MONDE ARABE

Maroc : La police tue un camerounais après la découverte d’un camp de migrants dans une forêt

Alors que de nombreux Marocains célébraient la fête musulmane de l’Aïd el-Kebir, un migrant camerounais a été tué après que la police a découvert un camp illégal dans la forêt au nord de Tanger. Les autorités ont ouvert une enquête sur les circonstances de sa mort. Treize autres migrants ont été arrêtés après avoir accompagné le défunt à l’hôpital.

Les vidéos d’un groupe de migrants subsahariens transportant le corps d’un des leurs sur une civière de fortune fabriquée à partir de branchages sont devenues virales sur les réseaux sociaux marocains pendant le week-end de l’Aïd el-Kebir (appelé Tabaski en Afrique centrale). L’homme dont le corps peut être vu sur l’une des vidéos était un Camerounais prénommé Félix. Il faisait parti d’un groupe de migrants qui espéraient voyager vers l’Europe.

Selon les autorités marocaines, ce sont des officiers des Forces auxiliaires, une force militaire d’appui, qui ont découvert un campement de migrants dans la forêt alors qu’ils menaient une opération en réponse à une alerte incendie près des jardins de Donabo à l’ouest de Tanger.

« Ils ont pris nos chaussures et ont tout confisqué »

Joseph (le nom a été changé), un autre migrant camerounais, vit au Maroc depuis plus d’un an et demi. Il a rencontré Félix à Tanger. Tous deux, ils appartenaient à une communauté composée d’autres migrants camerounais. Ils se cachaient sur la rive du détroit de Gibraltar, à moins de 25 km de la côte espagnole lorsqu’ils ont été repérés par la police.

Nous étions au bord de l’eau, dans la forêt où nous nous cachions. Les policiers menaient des fouilles dans la forêt et nous ont trouvés. Nous n’avons fait aucun bruit. Ils nous ont dit de nous calmer et de sortir de la forêt. Ils ont enlevé nos chaussures et nous ont fait sortir. Puis ils ont commencé à confisquer tout ce que nous avions. Ils ont tout pris. Ils ont commencé à regarder dans nos téléphones et nous leur avons dit : “s’il vous plaît, laissez-nous au moins nos téléphones pour que nous puissions appeler nos familles. La seule chose que nous avons, ce sont nos téléphones. Vous avez tout pris, au moins laissez-nous ça”. Ils ont dit “non”.

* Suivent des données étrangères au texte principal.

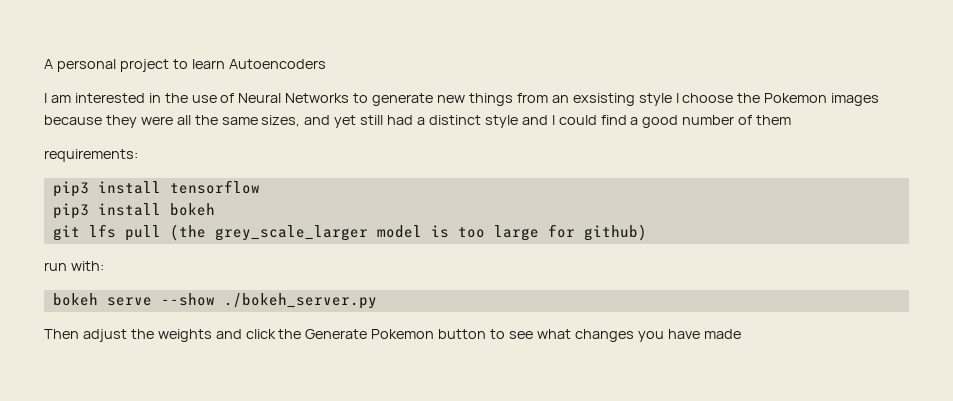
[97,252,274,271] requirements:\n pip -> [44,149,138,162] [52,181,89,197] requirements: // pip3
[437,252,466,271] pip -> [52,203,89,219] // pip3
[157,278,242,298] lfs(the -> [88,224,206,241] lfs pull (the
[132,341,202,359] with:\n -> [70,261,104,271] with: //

Nous nous sommes agenouillés. Ils ont dit qu’ils allaient tout prendre et nous avons résisté. lls nous ont frappés avec des couteaux. Nous avons réussi à les repousser avec des pagaies de bateau. Puis nous avons commencé à courir dans des directions différentes. J’étais à bout de souffle et j’avais très peur qu’ils me prennent.

Pour échapper à la police, Joseph a couru vers une maison dans laquelle les migrants avaient déjà séjourné. Ce n’est qu’à ce moment qu’il a appris le décès de son ami Félix.

Dès que je suis entré dans la maison, quelqu’un m’a appelé pour me dire que Félix était mort au camp et que d’autres partaient chercher son corps.

Des vidéos montrent des migrants transporter le corps de Félix sur une civière de fortune, accompagnés de plusieurs policiers.